Secondary Outcome Measures
- Freedom from biochemical recurrence [5 years after end of SBRT]
Rate of biochemical recurrence free survival, as determined by the Phoenix definition (PSA level of 2 ng/ml or more higher than the lowest post-SBRT value)
- Patient-reported quality of life issues related to prostate cancer. [Baseline; during treatment; 6 weeks, 3 months, 6 months, 12 months, 18 months, 2 years, 3 years, 4 years, and 5 years after end of SBRT]
Patient-reported quality of life changes during and after adaptive prostate SBRT treatment using the Expanded Prostate Cancer Index Composite Short Form (EPIC-26) questionnaire.
- Patient-reported erectile dysfunction symptoms [Baseline; during treatment; 6 weeks, 3 months, 6 months, 12 months, 18 months, 2 years, 3 years, 4 years, and 5 years after end of SBRT]
Patient-reported erectile dysfunction symptoms before, during and after adaptive prostate SBRT treatment using the Sexual Health Inventory for Men (SHIM) questionnaire.
- Patient-reported urinary symptoms [Baseline; during treatment; 6 weeks, 3 months, 6 months, 12 months, 18 months, 2 years, 3 years, 4 years, and 5 years after end of SBRT]
Patient-reported urinary symptoms before, during and after adaptive prostate SBRT treatment using the International Prostate Symptom Score (IPSS) questionnaire.
- Patient-reported overall quality of life [Baseline; during treatment; 6 weeks, 3 months, 6 months, 12 months, 18 months, 2 years, 3 years, 4 years, and 5 years after end of SBRT]
Patient-reported overall quality of life before, during and after adaptive prostate SBRT treatment using the EQ-5D-5L questionnaire.
- Physician-reported toxicities [During treatment; 6 weeks, 3 months, 6 months, 12 months, 18 months, 2 years, 3 years, 4 years, and 5 years after end of SBRT]

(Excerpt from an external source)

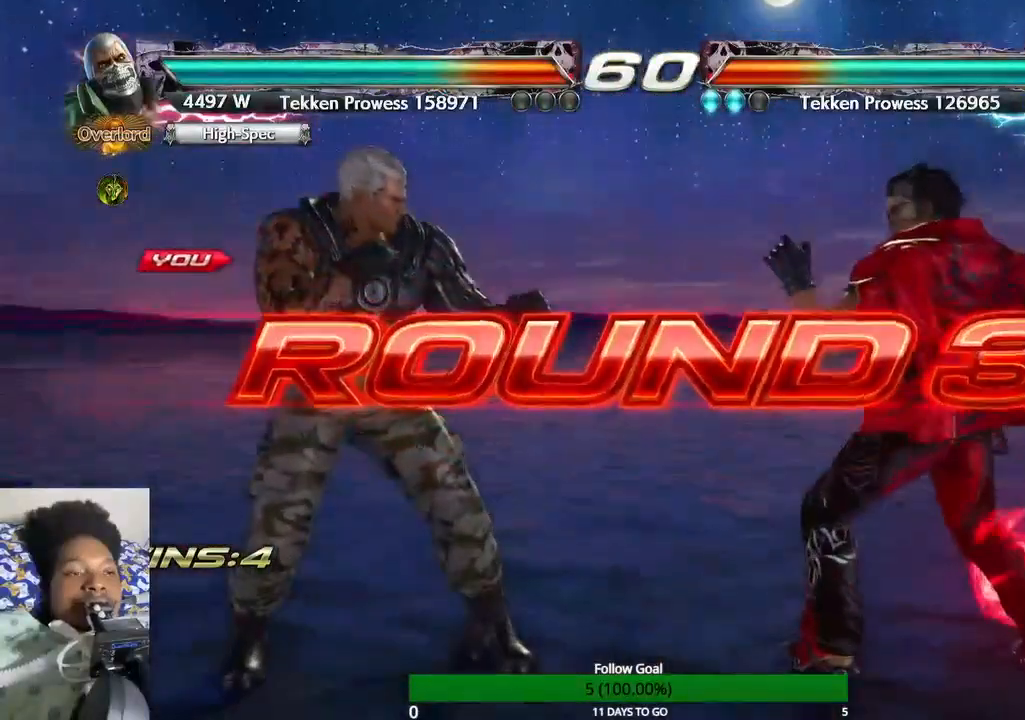
{"buttons": [], "left_stick": "center", "right_stick": "center", "events": []}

Physician-reported CTCAE v 5.0 adverse events
- Alpha-blocker medication use [Baseline; during treatment; 6 weeks, 3 months, 6 months, 12 months, 18 months, 2 years, 3 years, 4 years, and 5 years after end of SBRT]

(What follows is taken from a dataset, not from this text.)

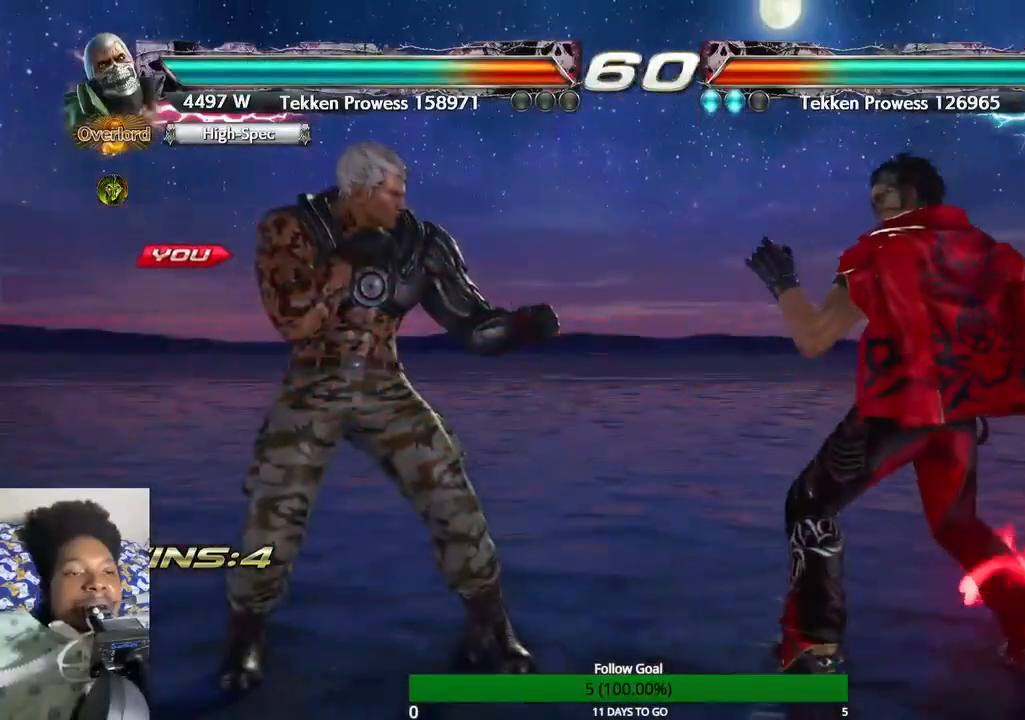
{"buttons": [], "left_stick": "center", "right_stick": "center", "events": []}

Change in use of alpha-blocker medications for urinary symptoms
- Metastasis-free survival [5 years after end of SBRT]
Metastasis-free survival
- Prostate-cancer specific mortality [5 years after end of SBRT]

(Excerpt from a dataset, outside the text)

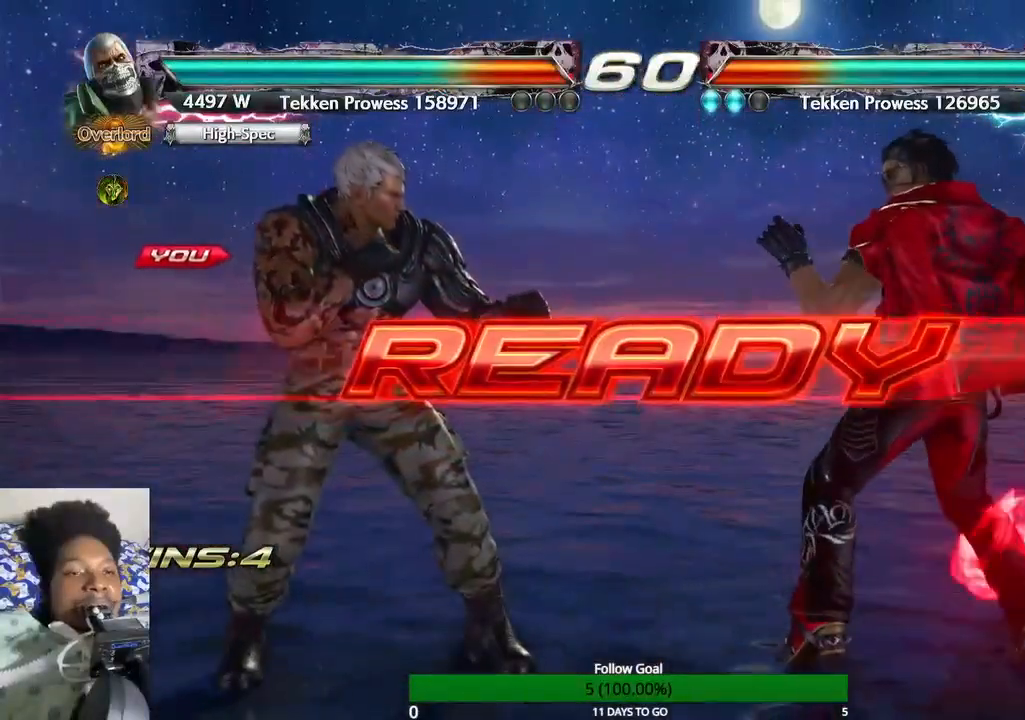
{"buttons": [], "left_stick": "center", "right_stick": "center", "events": []}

Prostate-cancer specific mortality
- Overall survival [5 years after end of SBRT]
Overall survival
- Workflow metrics of adaptive SBRT for prostate cancer [2 weeks after start of SBRT]
Includes the time on table and frequency of using the adapted vs. non-adapted treatment plan for each fraction.
- Target and OAR dosimetry [2 weeks after start of SBRT]
Improvement in target coverage and/or reduction in dose to critical organs at risk in the adapted plan compared to the non-adaptive planned dosimetry
- Impact of rectal spacers [Enrollment through 5 year follow up]
Physician reported toxicity and patient reported outcomes with or without implanted resorbable rectal spacer
Other Outcome Measures
- Decipher prognostic ability [5 years after end of SBRT]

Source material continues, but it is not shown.